Pues sí. A veces creo que vivo en un zoo. La fama ha hecho que muchas veces mi vida sea como un espectáculo de «freaks». He necesitado adaptarme a esta situación y, aunque todavía no lo he conseguido del todo, estoy segura de que  llegaré a acostumbrarme. La mayoría de las personas no aprecian  el hecho de ser anónimas y, una vez que pierdes ese estado lo anhelas profundamente. Con la popularidad llegas a un nuevo territorio al que hay que adaptarse por fuerza.

¿Le ha merecido la pena sacrificar ese anonimato soñado?

Por supuesto. A pesar de todo, rotundamente sí. Yo me siento increíblemente afortunada de poder trabajar en lo que me gusta. La fama es un bono añadido que se ha convertido en un dolor de trasero, pero conozco muchos actores que no pueden conseguir un trabajo ni para hacer un anuncio y su queja es aún peor. Es difícil encontrar el equilibrio, pero todavía es más ridículo quejarse del éxito.
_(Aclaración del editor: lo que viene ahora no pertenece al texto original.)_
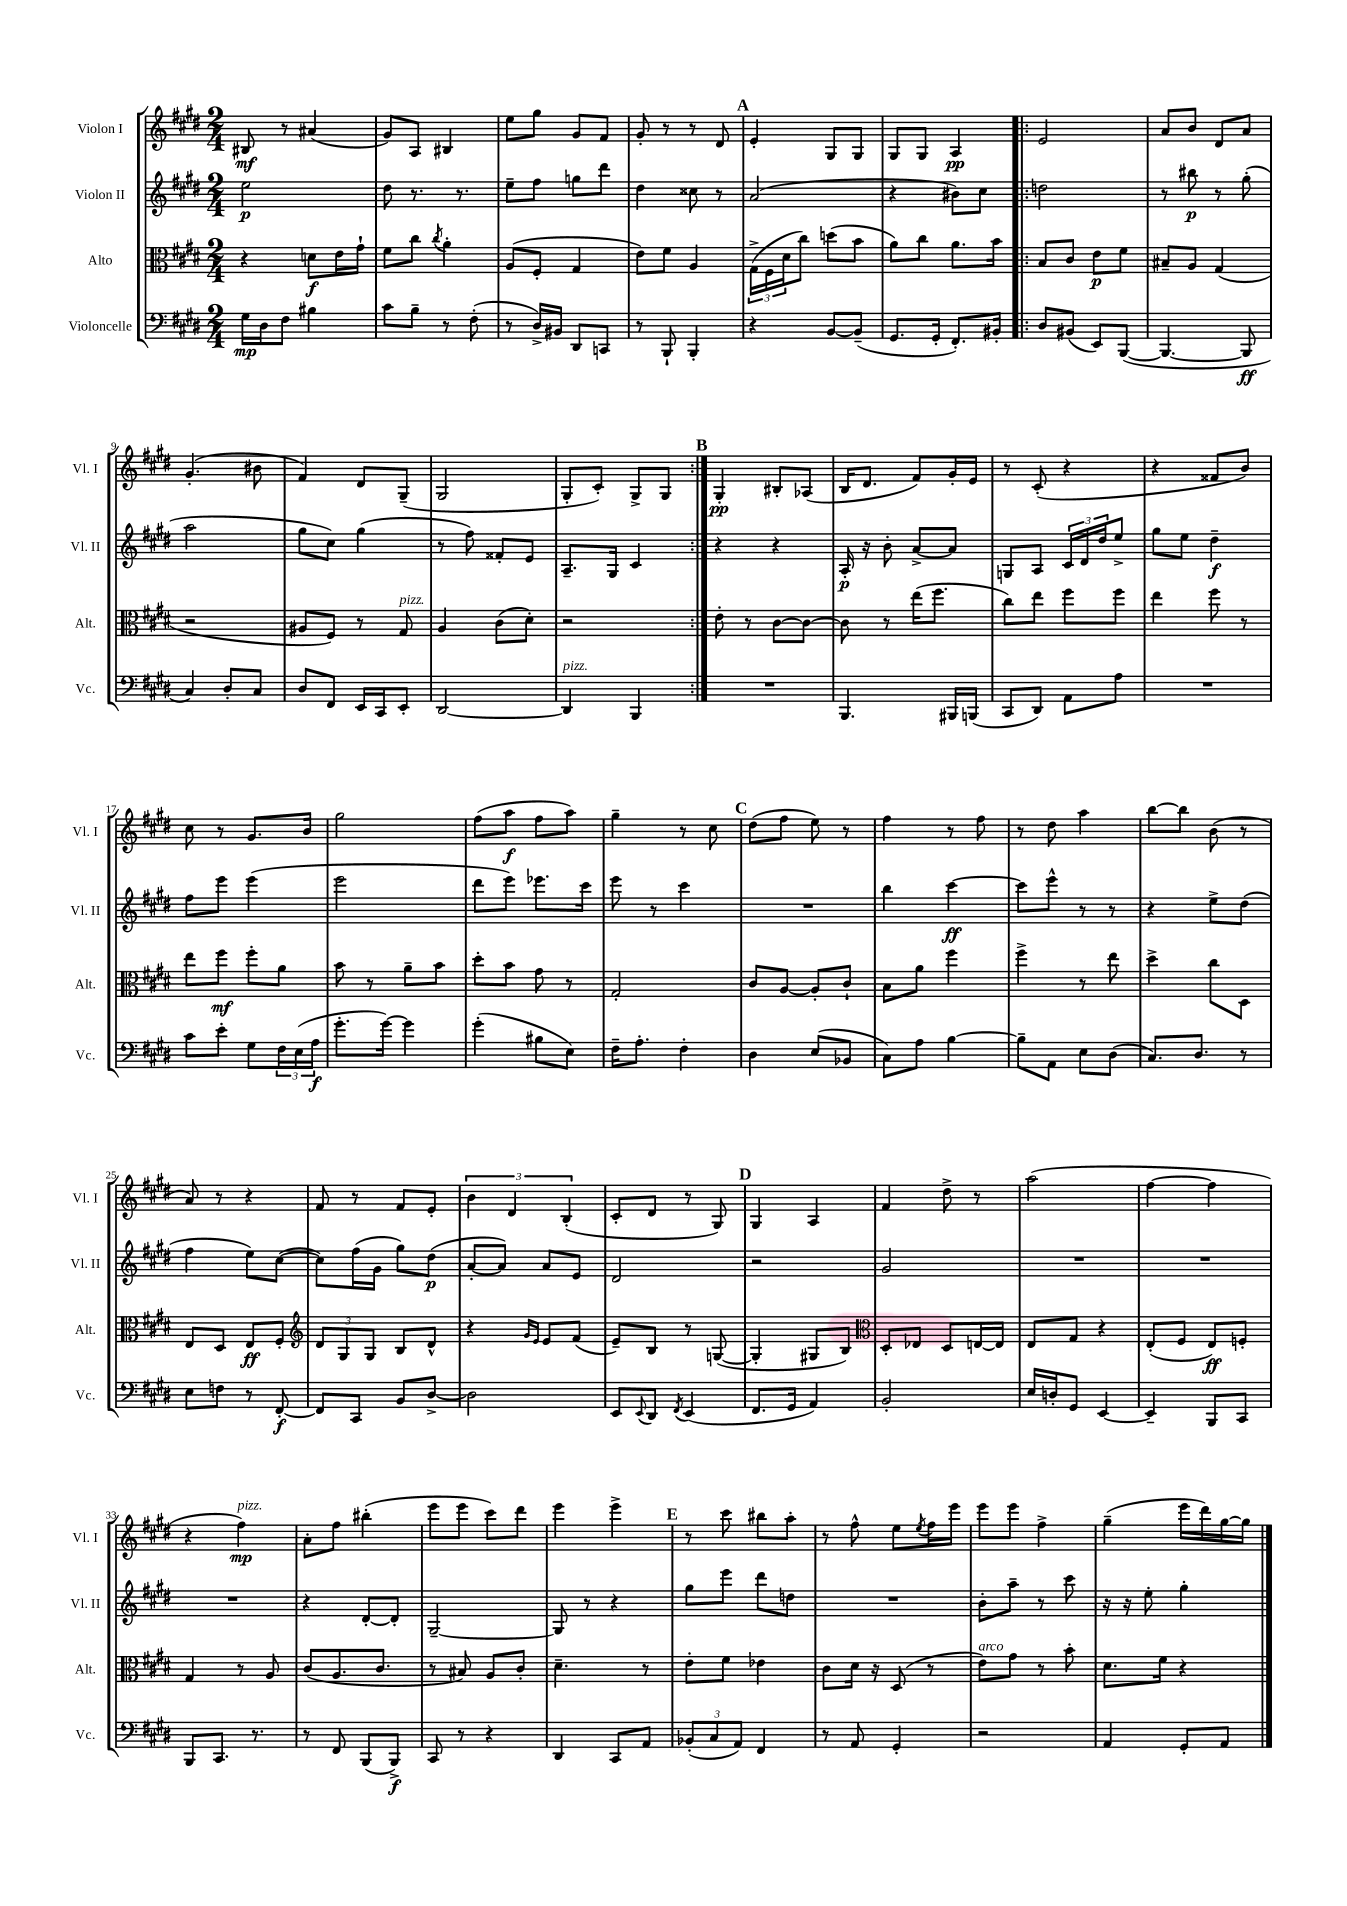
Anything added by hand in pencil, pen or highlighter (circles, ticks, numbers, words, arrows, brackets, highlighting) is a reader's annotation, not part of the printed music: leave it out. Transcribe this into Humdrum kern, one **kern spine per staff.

**kern	**dynam	**kern	**dynam	**kern	**dynam	**kern	**dynam
*part4	*part4	*part3	*part3	*part2	*part2	*part1	*part1
*staff4	*staff4	*staff3	*staff3	*staff2	*staff2	*staff1	*staff1
*I"Violoncelle	*	*I"Alto	*	*I"Violon II	*	*I"Violon I	*
*I'Vc.	*	*I'Alt.	*	*I'Vl. II	*	*I'Vl. I	*
*clefF4	*	*clefC3	*	*clefG2	*	*clefG2	*
*k[f#c#g#d#]	*	*k[f#c#g#d#]	*	*k[f#c#g#d#]	*	*k[f#c#g#d#]	*
*M2/4	*	*M2/4	*	*M2/4	*	*M2/4	*
=1	=1	=1	=1	=1	=1	=1	=1
16G#\LL	mp	4r	.	2ee\	p	8B#X/	mf
16D#\J	.	.	.	.	.	.	.
8F#\J	.	.	.	.	.	8r	.
4B#X\	.	8dn\L	f	.	.	(4a#X/	.
.	.	16e\L	.	.	.	.	.
.	.	16g#`\JJ	.	.	.	.	.
=2	=2	=2	=2	=2	=2	=2	=2
8c#\L	.	8f#\L	.	8dd#\	.	8g#/L)	.
8B~\J	.	8cc#\J	.	8.r	.	8A/J	.
.	.	8qcc#/	.	.	.	.	.
8r	.	4a'\	.	.	.	4B#X/	.
.	.	.	.	8.r	.	.	.
(8F#'\	.	.	.	.	.	.	.
=3	=3	=3	=3	=3	=3	=3	=3
8r	.	(8A/L	.	8ee~\L	.	8ee\L	.
16D#^/LL)	.	8F#'/J	.	8ff#\J	.	8gg#\J	.
16BB#X/JJ	.	.	.	.	.	.	.
8DD#/L	.	4G#/	.	8ggn\L	.	8g#/L	.
8CCn/J	.	.	.	8ddd#\J	.	8f#/J	.
=4	=4	=4	=4	=4	=4	=4	=4
8r	.	8e\L)	.	4dd#\	.	8g#'/	.
8BBB`/	.	8f#\J	.	.	.	8r	.
4BBB'/	.	4A/	.	8cc##X\	.	8r	.
.	.	.	.	8r	.	8d#/	.
!!LO:REH:place=s1:t=A
=5	=5	=5	=5	=5	=5	=5	=5
4r	.	(24G#^\LL	.	(2a/	.	4e'/	.
.	.	24F#\	.	.	.	.	.
.	.	24d#\J	.	.	.	.	.
.	.	8cc#\J)	.	.	.	.	.
[8BB/L	.	(8ddn\L	.	.	.	8G#/L	.
(8BB~/J]	.	8b\J	.	.	.	8G#/J	.
=6	=6	=6	=6	=6	=6	=6	=6
8.GG#/L	.	8a\L)	.	4r	.	8G#/L	.
.	.	8cc#\J	.	.	.	8G#/J	.
16GG#'/Jk	.	.	.	.	.	.	.
8.FF#'/L)	.	8.a\L	.	8b#X\L)	.	4A/	pp
.	.	.	.	8cc#\J	.	.	.
16BB#X'/Jk	.	16b\Jk	.	.	.	.	.
=7!|:	=7!|:	=7!|:	=7!|:	=7!|:	=7!|:	=7!|:	=7!|:
8D#/L	.	8B/L	.	2ddn\	.	2e/	.
(8BB#X/J	.	8c#/J	.	.	.	.	.
8EE/L)	.	8e\L	p	.	.	.	.
([8BBB/J	.	8f#\J	.	.	.	.	.
=8	=8	=8	=8	=8	=8	=8	=8
4.BBB/_	.	8B#X~/L	.	8r	.	8a/L	.
.	.	8A/J	.	8bb#X\	p	8b/J	.
.	.	(4G#/	.	8r	.	8d#/L	.
8BBB/]	ff	.	.	(8gg#'\	.	8a/J	.
!!LO:LB:g=z
=9	=9	=9	=9	=9	=9	=9	=9
4C#/)	.	2r	.	2aa\	.	(4.g#'/	.
8D#'/L	.	.	.	.	.	.	.
8C#/J	.	.	.	.	.	8b#X\	.
=10	=10	=10	=10	=10	=10	=10	=10
8D#/L	.	8A#X/L	.	8gg#\L	.	4f#/)	.
8FF#/J	.	8F#/J)	.	8cc#\J)	.	.	.
16EE/LL	.	8r	.	(4gg#\	.	8d#/L	.
16CC#/J	.	.	.	.	.	.	.
!	!	!LO:TX:a:i:t=pizz.	!	!	!	!	!
8EE'/J	.	8G#/	.	.	.	(8G#~/J	.
=11	=11	=11	=11	=11	=11	=11	=11
[2DD#/	.	4A/	.	8r	.	2G#/	.
.	.	.	.	8ff#\)	.	.	.
.	.	(8c#\L	.	8f##X'/L	.	.	.
.	.	8d#'\J)	.	8e/J	.	.	.
=12	=12	=12	=12	=12	=12	=12	=12
!LO:TX:a:i:t=pizz.	!	!	!	!	!	!	!
4DD#/]	.	2r	.	8.A~/L	.	8G#'/L	.
.	.	.	.	.	.	8c#'/J)	.
.	.	.	.	16G#/Jk	.	.	.
4BBB/	.	.	.	4c#/	.	8G#^/L	.
.	.	.	.	.	.	8G#/J	.
!!LO:REH:place=s1:t=B
=13:|!	=13:|!	=13:|!	=13:|!	=13:|!	=13:|!	=13:|!	=13:|!
2r	.	8e'\	.	4r	.	4G#'/	pp
.	.	8r	.	.	.	.	.
.	.	[8c#\L	.	4r	.	8B#X'/L	.
.	.	8c#\J_	.	.	.	(8A-X/J	.
=14	=14	=14	=14	=14	=14	=14	=14
4.BBB/	.	8c#\]	.	16A'/	p	16B/KL	.
.	.	.	.	16r	.	8.d#/J	.
.	.	8r	.	8b'\	.	.	.
.	.	(16ee\KL	.	[8a^/L	.	8f#/L)	.
.	.	8.ff#\J	.	.	.	.	.
16BBB#X/LL	.	.	.	8a/J]	.	16g#'/L	.
(16BBBn/JJ	.	.	.	.	.	16e/JJ	.
=15	=15	=15	=15	=15	=15	=15	=15
8CC#/L	.	8cc#\L)	.	8Gn/L	.	8r	.
8DD#/J)	.	8ee\J	.	8A/J	.	(8c#'/	.
8AA\L	.	8ff#\L	.	24c#/LL	.	4r	.
.	.	.	.	24d#/	.	.	.
.	.	.	.	24dd#/J	.	.	.
8A\J	.	8ff#\J	.	8ee^/J	.	.	.
=16	=16	=16	=16	=16	=16	=16	=16
2r	.	4ee\	.	8gg#\L	.	4r	.
.	.	.	.	8ee\J	.	.	.
.	.	8ff#\	.	4dd#~\	f	8f##X/L	.
.	.	8r	.	.	.	8b/J)	.
!!LO:LB:g=z
=17	=17	=17	=17	=17	=17	=17	=17
8c#\L	.	8ee\L	.	8ff#\L	.	8cc#\	.
8e'\J	.	8ff#\J	mf	8eee\J	.	8r	.
8G#\L	.	8ff#'\L	.	(4eee\	.	8.g#/L	.
24F#\L	.	8a\J	.	.	.	.	.
(24E\	.	.	.	.	.	.	.
.	.	.	.	.	.	16b/Jk	.
24A\JJ	f	.	.	.	.	.	.
=18	=18	=18	=18	=18	=18	=18	=18
8.g#'\L	.	8b\	.	2eee\	.	2gg#\	.
.	.	8r	.	.	.	.	.
[16g#\Jk)	.	.	.	.	.	.	.
4g#\]	.	8a~\L	.	.	.	.	.
.	.	8b\J	.	.	.	.	.
=19	=19	=19	=19	=19	=19	=19	=19
(4g#'\	.	8dd#'\L	.	8ddd#\L	.	(8ff#\L	.
.	.	8b\J	.	8eee\J)	.	8aa\J	f
8B#X\L	.	8g#\	.	8.eee-X\L	.	8ff#\L	.
8E\J)	.	8r	.	.	.	8aa\J)	.
.	.	.	.	16ccc#\Jk	.	.	.
=20	=20	=20	=20	=20	=20	=20	=20
16F#~\KL	.	2G#'/	.	8eee\	.	4gg#~\	.
8.A'\J	.	.	.	.	.	.	.
.	.	.	.	8r	.	.	.
4F#'\	.	.	.	4ccc#\	.	8r	.
.	.	.	.	.	.	8cc#\	.
!!LO:REH:place=s1:t=C
=21	=21	=21	=21	=21	=21	=21	=21
4D#\	.	8c#/L	.	2r	.	(8dd#\L	.
.	.	[8A/J	.	.	.	8ff#\J	.
(8E/L	.	8A'/L]	.	.	.	8ee\)	.
8BB-X/J	.	8c#`/J	.	.	.	8r	.
=22	=22	=22	=22	=22	=22	=22	=22
8C#\L)	.	8B\L	.	4bb\	.	4ff#\	.
8A\J	.	8a\J	.	.	.	.	.
[4B\	.	4ff#\	.	[4ccc#\	ff	8r	.
.	.	.	.	.	.	8ff#\	.
=23	=23	=23	=23	=23	=23	=23	=23
8B~\L]	.	4ff#^\	.	8ccc#\L]	.	8r	.
8AA\J	.	.	.	8eee^^\J	.	8dd#\	.
8E\L	.	8r	.	8r	.	4aa\	.
(8D#\J	.	8ee\	.	8r	.	.	.
=24	=24	=24	=24	=24	=24	=24	=24
8.C#/L)	.	4dd#^\	.	4r	.	[8bb\L	.
.	.	.	.	.	.	8bb\J]	.
8.D#/J	.	.	.	.	.	.	.
.	.	8cc#\L	.	8ee^\L	.	(8b\	.
8r	.	8D#\J	.	(8dd#\J	.	8r	.
!!LO:LB:g=z
=25	=25	=25	=25	=25	=25	=25	=25
8E\L	.	8E/L	.	4ff#\	.	8a/)	.
8Fn\J	.	8D#/J	.	.	.	8r	.
8r	.	8E/L	ff	8ee\L)	.	4r	.
[8FF#'/	f	8F#'/J	.	([8cc#\J	.	.	.
=26	=26	=26	=26	=26	=26	=26	=26
*	*	*clefG2	*	*	*	*	*
8FF#/L]	.	12d#/L	.	8cc#\L])	.	8f#/	.
.	.	12G#/	.	.	.	.	.
8CC#/J	.	.	.	(16ff#\L	.	8r	.
.	.	12G#/J	.	.	.	.	.
.	.	.	.	16g#\JJ	.	.	.
8BB/L	.	8B/L	.	8gg#\L)	.	8f#/L	.
[8D#^/J	.	8d#^^/J	.	(8dd#\J	p	8e'/J	.
=27	=27	=27	=27	=27	=27	=27	=27
2D#\]	.	4r	.	[8a'/L	.	6b\	.
.	.	.	.	8a/J])	.	.	.
.	.	.	.	.	.	6d#/	.
.	.	16qqg#/LL	.	.	.	.	.
.	.	16qqe/JJ	.	.	.	.	.
.	.	8e/L	.	8a/L	.	.	.
.	.	.	.	.	.	(6B'/	.
.	.	(8f#/J	.	8e/J	.	.	.
=28	=28	=28	=28	=28	=28	=28	=28
8EE/L	.	8e~/L)	.	2d#/	.	8c#'/L	.
8qqEE/	.	.	.	.	.	.	.
8DD#/J	.	8B/J	.	.	.	8d#/J	.
8qFF#/	.	.	.	.	.	.	.
(4EE/	.	8r	.	.	.	8r	.
.	.	([8Gn/	.	.	.	8G#/)	.
!!LO:REH:place=s1:t=D
=29	=29	=29	=29	=29	=29	=29	=29
8.FF#/L	.	4G'/]	.	2r	.	4G#/	.
16GG#/Jk	.	.	.	.	.	.	.
4AA/)	.	8G#X/L	.	.	.	4A/	.
.	.	8B/J)	.	.	.	.	.
=30	=30	=30	=30	=30	=30	=30	=30
*	*	*clefC3	*	*	*	*	*
2BB'/	.	8D#'/L	.	2g#/	.	4f#/	.
.	.	8E-X/J	.	.	.	.	.
.	.	8D#/L	.	.	.	8dd#^\	.
.	.	[16En/L	.	.	.	8r	.
.	.	16E/JJ]	.	.	.	.	.
=31	=31	=31	=31	=31	=31	=31	=31
16E/LL	.	8E/L	.	2r	.	(2aa\	.
16Dn'/J	.	.	.	.	.	.	.
8GG#/J	.	8G#/J	.	.	.	.	.
[4EE/	.	4r	.	.	.	.	.
=32	=32	=32	=32	=32	=32	=32	=32
4EE~/]	.	(8E'/L	.	2r	.	[4ff#\	.
.	.	8F#/J	.	.	.	.	.
8BBB/L	.	8E/L)	ff	.	.	4ff#\]	.
8CC#/J	.	8Fn'/J	.	.	.	.	.
!!LO:LB:g=z
=33	=33	=33	=33	=33	=33	=33	=33
8BBB/L	.	4G#/	.	2r	.	4r	.
8.CC#/J	.	.	.	.	.	.	.
!	!	!	!	!	!	!LO:TX:a:i:t=pizz.	!
.	.	8r	.	.	.	4ff#\)	mp
8.r	.	.	.	.	.	.	.
.	.	8A/	.	.	.	.	.
=34	=34	=34	=34	=34	=34	=34	=34
8r	.	(8c#/L	.	4r	.	8a'\L	.
8FF#/	.	8.A/	.	.	.	8ff#\J	.
(8BBB/L	.	.	.	[8d#'/L	.	(4bb#X'\	.
.	.	8.c#/J	.	.	.	.	.
8BBB^/J)	f	.	.	8d#'/J]	.	.	.
=35	=35	=35	=35	=35	=35	=35	=35
8CC#/	.	8r	.	[2G#~/	.	8eee\L	.
8r	.	8B#X/)	.	.	.	8eee\J	.
4r	.	8A/L	.	.	.	8ccc#\L)	.
.	.	8c#'/J	.	.	.	8ddd#\J	.
=36	=36	=36	=36	=36	=36	=36	=36
4DD#/	.	4.d#~\	.	8G#/]	.	4eee\	.
.	.	.	.	8r	.	.	.
8CC#/L	.	.	.	4r	.	4eee^\	.
8AA/J	.	8r	.	.	.	.	.
!!LO:REH:place=s1:t=E
=37	=37	=37	=37	=37	=37	=37	=37
(12BB-X'/L	.	8e'\L	.	8gg#\L	.	8r	.
12C#/	.	.	.	.	.	.	.
.	.	8f#\J	.	8eee\J	.	8ccc#\	.
12AA/J)	.	.	.	.	.	.	.
4FF#/	.	4e-X\	.	8ddd#\L	.	8bb#X\L	.
.	.	.	.	8ddn\J	.	8aa'\J	.
=38	=38	=38	=38	=38	=38	=38	=38
8r	.	8c#\L	.	2r	.	8r	.
8AA/	.	16d#\Jk	.	.	.	8ff#^^\	.
.	.	16r	.	.	.	.	.
4GG#'/	.	(8D#/	.	.	.	8ee\L	.
.	.	.	.	.	.	8qee/	.
.	.	8r	.	.	.	16ff#\L	.
.	.	.	.	.	.	16eee\JJ	.
=39	=39	=39	=39	=39	=39	=39	=39
!	!	!LO:TX:a:i:t=arco	!	!	!	!	!
2r	.	8e\L)	.	8b'\L	.	8eee\L	.
.	.	8g#\J	.	8aa~\J	.	8eee\J	.
.	.	8r	.	8r	.	4ff#^\	.
.	.	8b'\	.	8ccc#\	.	.	.
=40	=40	=40	=40	=40	=40	=40	=40
4AA/	.	8.d#\L	.	16r	.	(4gg#~\	.
.	.	.	.	16r	.	.	.
.	.	.	.	8ee'\	.	.	.
.	.	16f#\Jk	.	.	.	.	.
8GG#'/L	.	4r	.	4gg#'\	.	16eee\LL	.
.	.	.	.	.	.	16ddd#\)	.
8AA/J	.	.	.	.	.	[16gg#\	.
.	.	.	.	.	.	16gg#\JJ]	.
==	==	==	==	==	==	==	==
*-	*-	*-	*-	*-	*-	*-	*-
¿Y cuando ocurren cosas como el robo de sus fotos íntimas?

En ese caso, definitivamente, llega el momento de poner límites. Es una invasión de privacidad grave. Estamos viviendo en una época de obsesión por los famosos que ha llegado a un punto de hervor insoportable. Todos debemos cambiar y ajustarnos a la información que tenemos. Al menos, estoy aprendiendo mucho con todo lo que me ha ocurrido y voy a tomar medidas para que no vuelva a pasar».